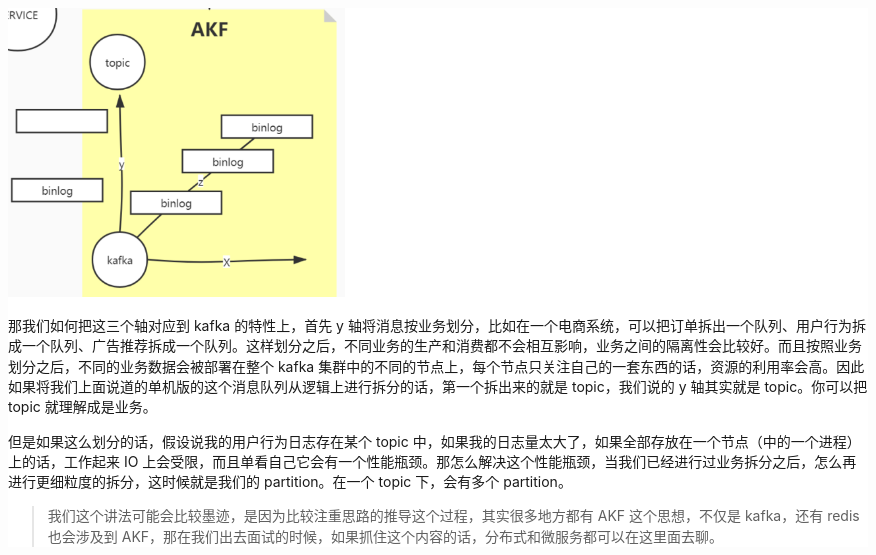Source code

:  <img src="../../images/image-20210216132405823.png" alt="image-20210216132405823" style="zoom: 33%;" />



那我们如何把这三个轴对应到 kafka 的特性上，首先 y 轴将消息按业务划分，比如在一个电商系统，可以把订单拆出一个队列、用户行为拆成一个队列、广告推荐拆成一个队列。这样划分之后，不同业务的生产和消费都不会相互影响，业务之间的隔离性会比较好。而且按照业务划分之后，不同的业务数据会被部署在整个 kafka 集群中的不同的节点上，每个节点只关注自己的一套东西的话，资源的利用率会高。因此如果将我们上面说道的单机版的这个消息队列从逻辑上进行拆分的话，第一个拆出来的就是 topic，我们说的 y 轴其实就是 topic。你可以把 topic 就理解成是业务。

但是如果这么划分的话，假设说我的用户行为日志存在某个 topic 中，如果我的日志量太大了，如果全部存放在一个节点（中的一个进程）上的话，工作起来 IO 上会受限，而且单看自己它会有一个性能瓶颈。那怎么解决这个性能瓶颈，当我们已经进行过业务拆分之后，怎么再进行更细粒度的拆分，这时候就是我们的 partition。在一个 topic 下，会有多个 partition。

> 我们这个讲法可能会比较墨迹，是因为比较注重思路的推导这个过程，其实很多地方都有 AKF 这个思想，不仅是 kafka，还有 redis 也会涉及到 AKF，那在我们出去面试的时候，如果抓住这个内容的话，分布式和微服务都可以在这里面去聊。
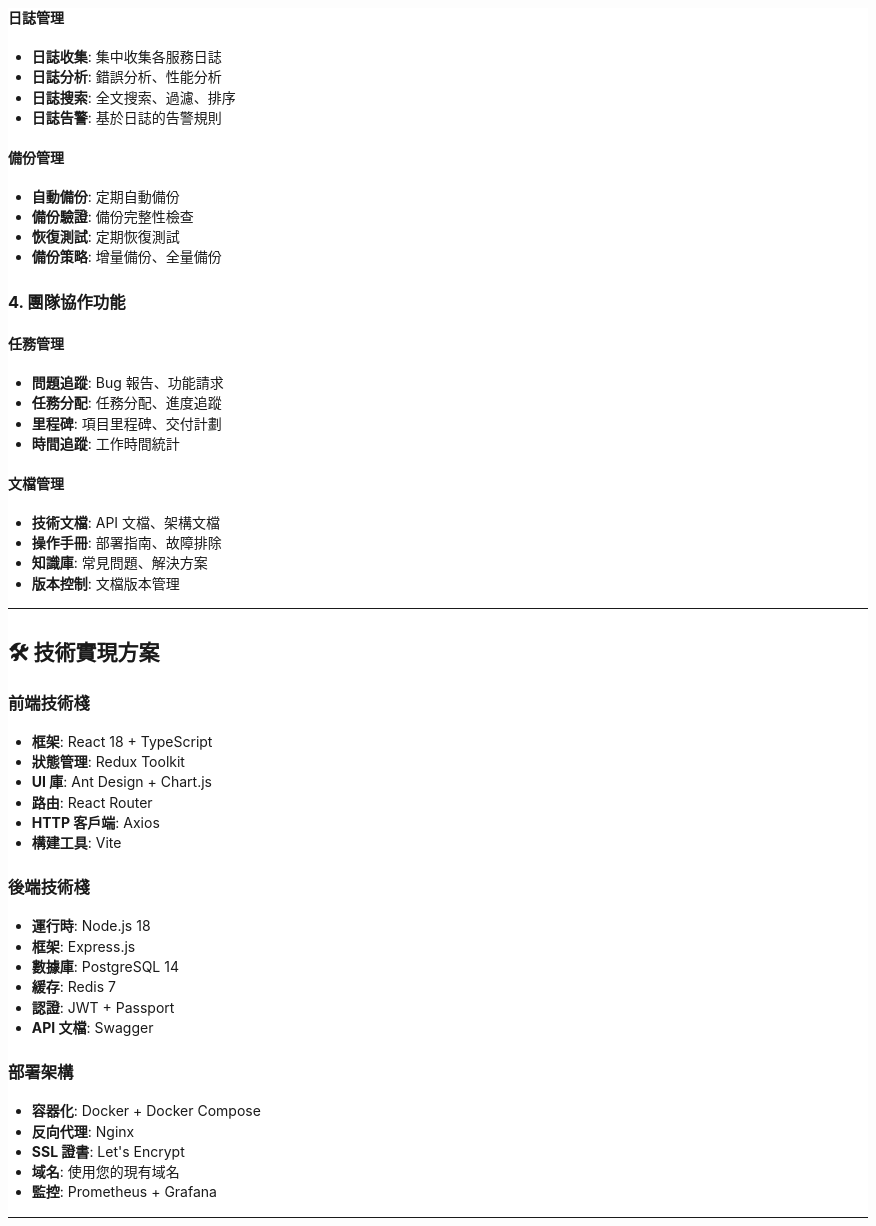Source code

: #### 日誌管理
- **日誌收集**: 集中收集各服務日誌
- **日誌分析**: 錯誤分析、性能分析
- **日誌搜索**: 全文搜索、過濾、排序
- **日誌告警**: 基於日誌的告警規則

#### 備份管理
- **自動備份**: 定期自動備份
- **備份驗證**: 備份完整性檢查
- **恢復測試**: 定期恢復測試
- **備份策略**: 增量備份、全量備份

### 4. 團隊協作功能

#### 任務管理
- **問題追蹤**: Bug 報告、功能請求
- **任務分配**: 任務分配、進度追蹤
- **里程碑**: 項目里程碑、交付計劃
- **時間追蹤**: 工作時間統計

#### 文檔管理
- **技術文檔**: API 文檔、架構文檔
- **操作手冊**: 部署指南、故障排除
- **知識庫**: 常見問題、解決方案
- **版本控制**: 文檔版本管理

---

## 🛠️ 技術實現方案

### 前端技術棧
- **框架**: React 18 + TypeScript
- **狀態管理**: Redux Toolkit
- **UI 庫**: Ant Design + Chart.js
- **路由**: React Router
- **HTTP 客戶端**: Axios
- **構建工具**: Vite

### 後端技術棧
- **運行時**: Node.js 18
- **框架**: Express.js
- **數據庫**: PostgreSQL 14
- **緩存**: Redis 7
- **認證**: JWT + Passport
- **API 文檔**: Swagger

### 部署架構
- **容器化**: Docker + Docker Compose
- **反向代理**: Nginx
- **SSL 證書**: Let's Encrypt
- **域名**: 使用您的現有域名
- **監控**: Prometheus + Grafana

---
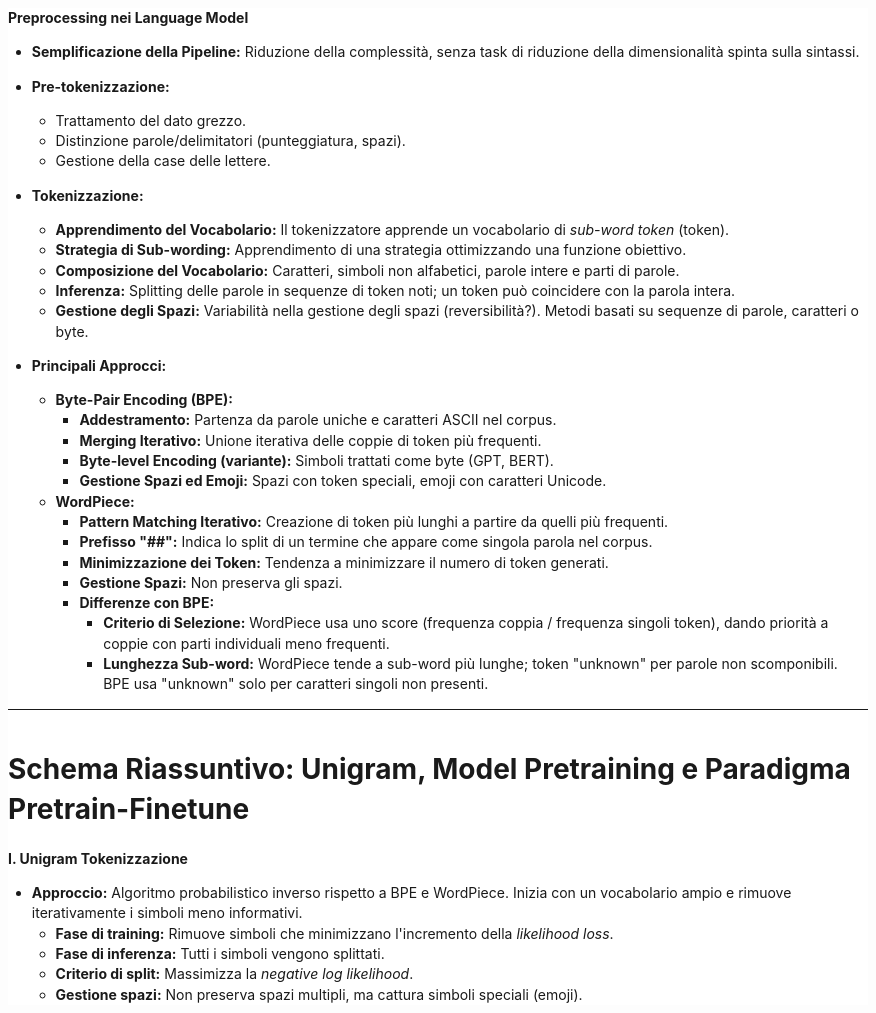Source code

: 
**Preprocessing nei Language Model**

* **Semplificazione della Pipeline:** Riduzione della complessità, senza task di riduzione della dimensionalità spinta sulla sintassi.

* **Pre-tokenizzazione:**
    * Trattamento del dato grezzo.
    * Distinzione parole/delimitatori (punteggiatura, spazi).
    * Gestione della case delle lettere.

* **Tokenizzazione:**
    * **Apprendimento del Vocabolario:**  Il tokenizzatore apprende un vocabolario di *sub-word token* (token).
    * **Strategia di Sub-wording:** Apprendimento di una strategia ottimizzando una funzione obiettivo.
    * **Composizione del Vocabolario:** Caratteri, simboli non alfabetici, parole intere e parti di parole.
    * **Inferenza:** Splitting delle parole in sequenze di token noti; un token può coincidere con la parola intera.
    * **Gestione degli Spazi:**  Variabilità nella gestione degli spazi (reversibilità?).  Metodi basati su sequenze di parole, caratteri o byte.

* **Principali Approcci:**
    * **Byte-Pair Encoding (BPE):**
        * **Addestramento:** Partenza da parole uniche e caratteri ASCII nel corpus.
        * **Merging Iterativo:** Unione iterativa delle coppie di token più frequenti.
        * **Byte-level Encoding (variante):** Simboli trattati come byte (GPT, BERT).
        * **Gestione Spazi ed Emoji:** Spazi con token speciali, emoji con caratteri Unicode.
    * **WordPiece:**
        * **Pattern Matching Iterativo:**  Creazione di token più lunghi a partire da quelli più frequenti.
        * **Prefisso "##":** Indica lo split di un termine che appare come singola parola nel corpus.
        * **Minimizzazione dei Token:** Tendenza a minimizzare il numero di token generati.
        * **Gestione Spazi:** Non preserva gli spazi.
        * **Differenze con BPE:**
            * **Criterio di Selezione:** WordPiece usa uno score (frequenza coppia / frequenza singoli token), dando priorità a coppie con parti individuali meno frequenti.
            * **Lunghezza Sub-word:** WordPiece tende a sub-word più lunghe; token "unknown" per parole non scomponibili. BPE usa "unknown" solo per caratteri singoli non presenti.


---

# Schema Riassuntivo: Unigram, Model Pretraining e Paradigma Pretrain-Finetune

**I. Unigram Tokenizzazione**

* **Approccio:** Algoritmo probabilistico inverso rispetto a BPE e WordPiece. Inizia con un vocabolario ampio e rimuove iterativamente i simboli meno informativi.
    * **Fase di training:** Rimuove simboli che minimizzano l'incremento della *likelihood loss*.
    * **Fase di inferenza:** Tutti i simboli vengono splittati.
    * **Criterio di split:** Massimizza la *negative log likelihood*.
    * **Gestione spazi:** Non preserva spazi multipli, ma cattura simboli speciali (emoji).
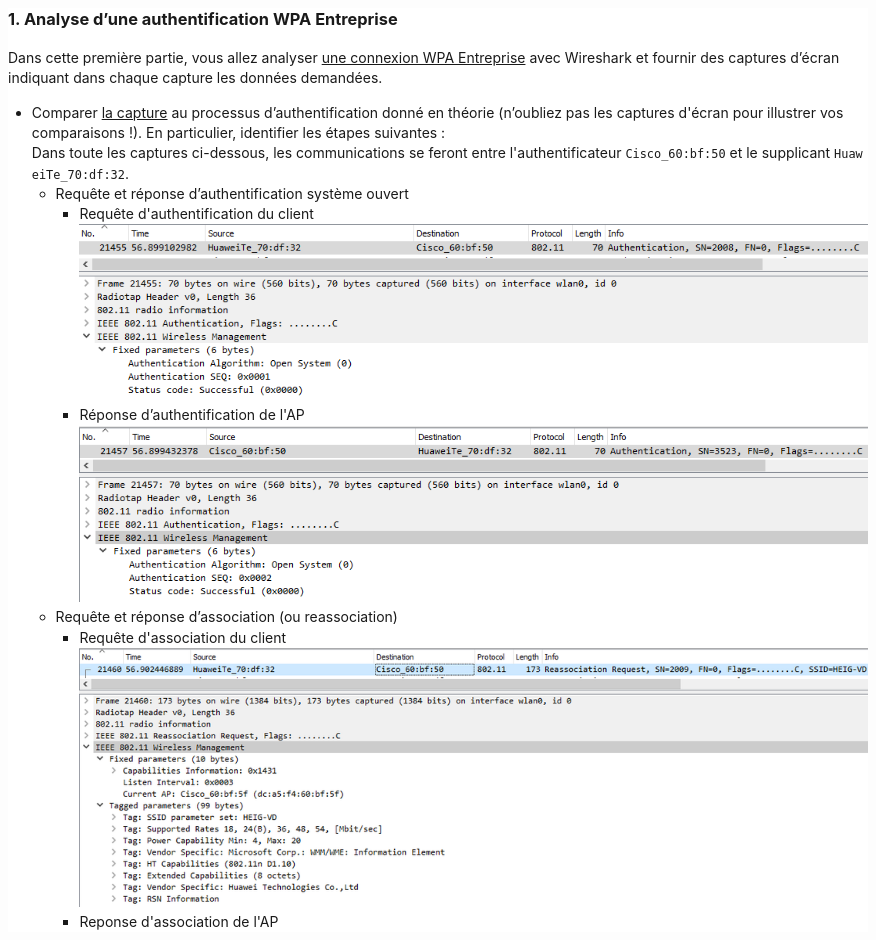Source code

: ### 1. Analyse d’une authentification WPA Entreprise

Dans cette première partie, vous allez analyser [une connexion WPA Entreprise](files/auth.pcap) avec Wireshark et fournir des captures d’écran indiquant dans chaque capture les données demandées.

- Comparer [la capture](files/auth.pcap) au processus d’authentification donné en théorie (n’oubliez pas les captures d'écran pour illustrer vos comparaisons !). En particulier, identifier les étapes suivantes :  
Dans toute les captures ci-dessous, les communications se feront entre l'authentificateur `Cisco_60:bf:50` et le supplicant `HuaweiTe_70:df:32`.
	- Requête et réponse d’authentification système ouvert
		-	Requête d'authentification du client
			![Requête Authentification Client](./files/ImagePart1/RequeteAuthClient.PNG)
		-  Réponse d’authentification de l'AP
			![Reponse Authentification AP](./files/ImagePart1/ReponseAuthAP.PNG)
	- Requête et réponse d’association (ou reassociation)
		-	Requête d'association du client
			![Requête Association Client](./files/ImagePart1/RequeteAssociationClient.PNG)
		-	Reponse d'association de l'AP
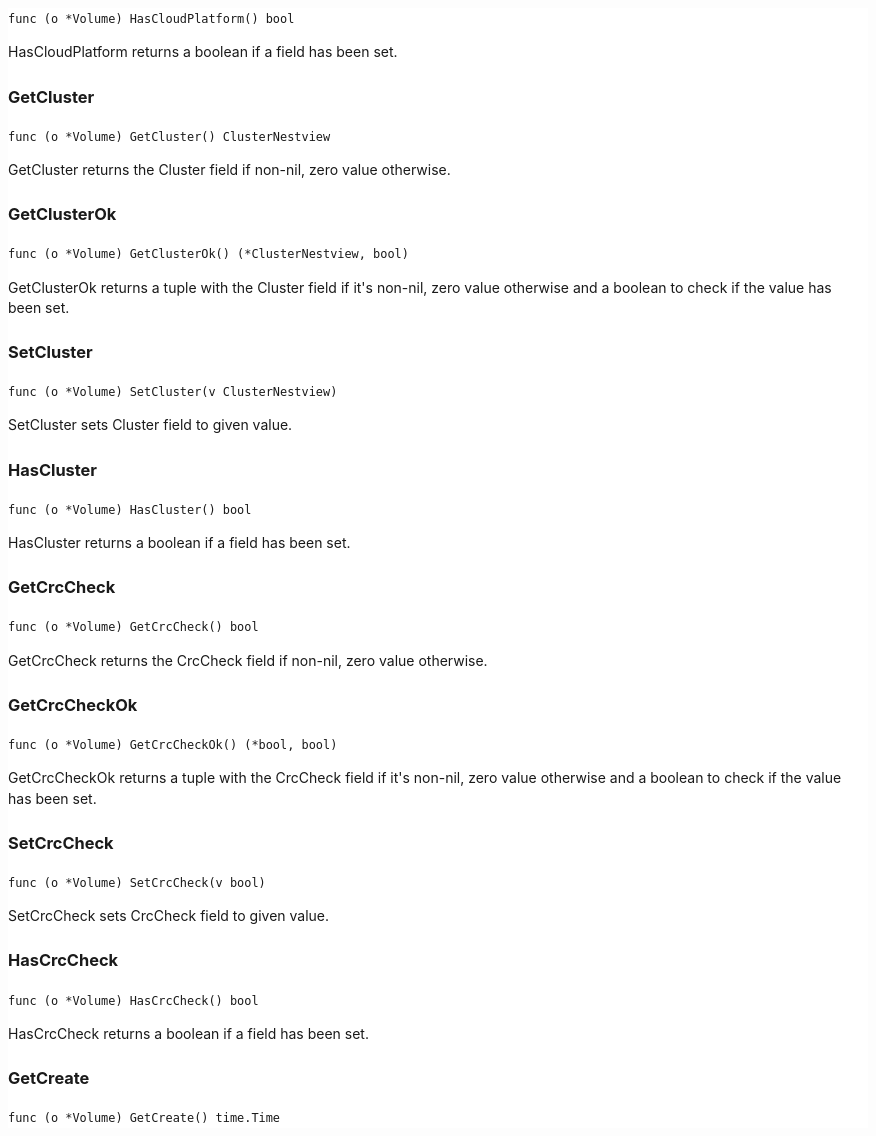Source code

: `func (o *Volume) HasCloudPlatform() bool`

HasCloudPlatform returns a boolean if a field has been set.

### GetCluster

`func (o *Volume) GetCluster() ClusterNestview`

GetCluster returns the Cluster field if non-nil, zero value otherwise.

### GetClusterOk

`func (o *Volume) GetClusterOk() (*ClusterNestview, bool)`

GetClusterOk returns a tuple with the Cluster field if it's non-nil, zero value otherwise
and a boolean to check if the value has been set.

### SetCluster

`func (o *Volume) SetCluster(v ClusterNestview)`

SetCluster sets Cluster field to given value.

### HasCluster

`func (o *Volume) HasCluster() bool`

HasCluster returns a boolean if a field has been set.

### GetCrcCheck

`func (o *Volume) GetCrcCheck() bool`

GetCrcCheck returns the CrcCheck field if non-nil, zero value otherwise.

### GetCrcCheckOk

`func (o *Volume) GetCrcCheckOk() (*bool, bool)`

GetCrcCheckOk returns a tuple with the CrcCheck field if it's non-nil, zero value otherwise
and a boolean to check if the value has been set.

### SetCrcCheck

`func (o *Volume) SetCrcCheck(v bool)`

SetCrcCheck sets CrcCheck field to given value.

### HasCrcCheck

`func (o *Volume) HasCrcCheck() bool`

HasCrcCheck returns a boolean if a field has been set.

### GetCreate

`func (o *Volume) GetCreate() time.Time`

Exercise directions: Rewrite the records from their start through the line containing "case delle lettere.", replacing "PostgreSQL 14" with "PostgreSQL 15" and leaving everything else unchanged. Omit the pictures from your answer.

Expected answer:
Source code

:  <img src="../../images/image-20210216132405823.png" alt="image-20210216132405823" style="zoom: 33%;" />



那我们如何把这三个轴对应到 kafka 的特性上，首先 y 轴将消息按业务划分，比如在一个电商系统，可以把订单拆出一个队列、用户行为拆成一个队列、广告推荐拆成一个队列。这样划分之后，不同业务的生产和消费都不会相互影响，业务之间的隔离性会比较好。而且按照业务划分之后，不同的业务数据会被部署在整个 kafka 集群中的不同的节点上，每个节点只关注自己的一套东西的话，资源的利用率会高。因此如果将我们上面说道的单机版的这个消息队列从逻辑上进行拆分的话，第一个拆出来的就是 topic，我们说的 y 轴其实就是 topic。你可以把 topic 就理解成是业务。

但是如果这么划分的话，假设说我的用户行为日志存在某个 topic 中，如果我的日志量太大了，如果全部存放在一个节点（中的一个进程）上的话，工作起来 IO 上会受限，而且单看自己它会有一个性能瓶颈。那怎么解决这个性能瓶颈，当我们已经进行过业务拆分之后，怎么再进行更细粒度的拆分，这时候就是我们的 partition。在一个 topic 下，会有多个 partition。

> 我们这个讲法可能会比较墨迹，是因为比较注重思路的推导这个过程，其实很多地方都有 AKF 这个思想，不仅是 kafka，还有 redis 也会涉及到 AKF，那在我们出去面试的时候，如果抓住这个内容的话，分布式和微服务都可以在这里面去聊。
Source code

: #### 日誌管理
- **日誌收集**: 集中收集各服務日誌
- **日誌分析**: 錯誤分析、性能分析
- **日誌搜索**: 全文搜索、過濾、排序
- **日誌告警**: 基於日誌的告警規則

#### 備份管理
- **自動備份**: 定期自動備份
- **備份驗證**: 備份完整性檢查
- **恢復測試**: 定期恢復測試
- **備份策略**: 增量備份、全量備份

### 4. 團隊協作功能

#### 任務管理
- **問題追蹤**: Bug 報告、功能請求
- **任務分配**: 任務分配、進度追蹤
- **里程碑**: 項目里程碑、交付計劃
- **時間追蹤**: 工作時間統計

#### 文檔管理
- **技術文檔**: API 文檔、架構文檔
- **操作手冊**: 部署指南、故障排除
- **知識庫**: 常見問題、解決方案
- **版本控制**: 文檔版本管理

---

## 🛠️ 技術實現方案

### 前端技術棧
- **框架**: React 18 + TypeScript
- **狀態管理**: Redux Toolkit
- **UI 庫**: Ant Design + Chart.js
- **路由**: React Router
- **HTTP 客戶端**: Axios
- **構建工具**: Vite

### 後端技術棧
- **運行時**: Node.js 18
- **框架**: Express.js
- **數據庫**: PostgreSQL 15
- **緩存**: Redis 7
- **認證**: JWT + Passport
- **API 文檔**: Swagger

### 部署架構
- **容器化**: Docker + Docker Compose
- **反向代理**: Nginx
- **SSL 證書**: Let's Encrypt
- **域名**: 使用您的現有域名
- **監控**: Prometheus + Grafana

---
Source code

: 
**Preprocessing nei Language Model**

* **Semplificazione della Pipeline:** Riduzione della complessità, senza task di riduzione della dimensionalità spinta sulla sintassi.

* **Pre-tokenizzazione:**
    * Trattamento del dato grezzo.
    * Distinzione parole/delimitatori (punteggiatura, spazi).
    * Gestione della case delle lettere.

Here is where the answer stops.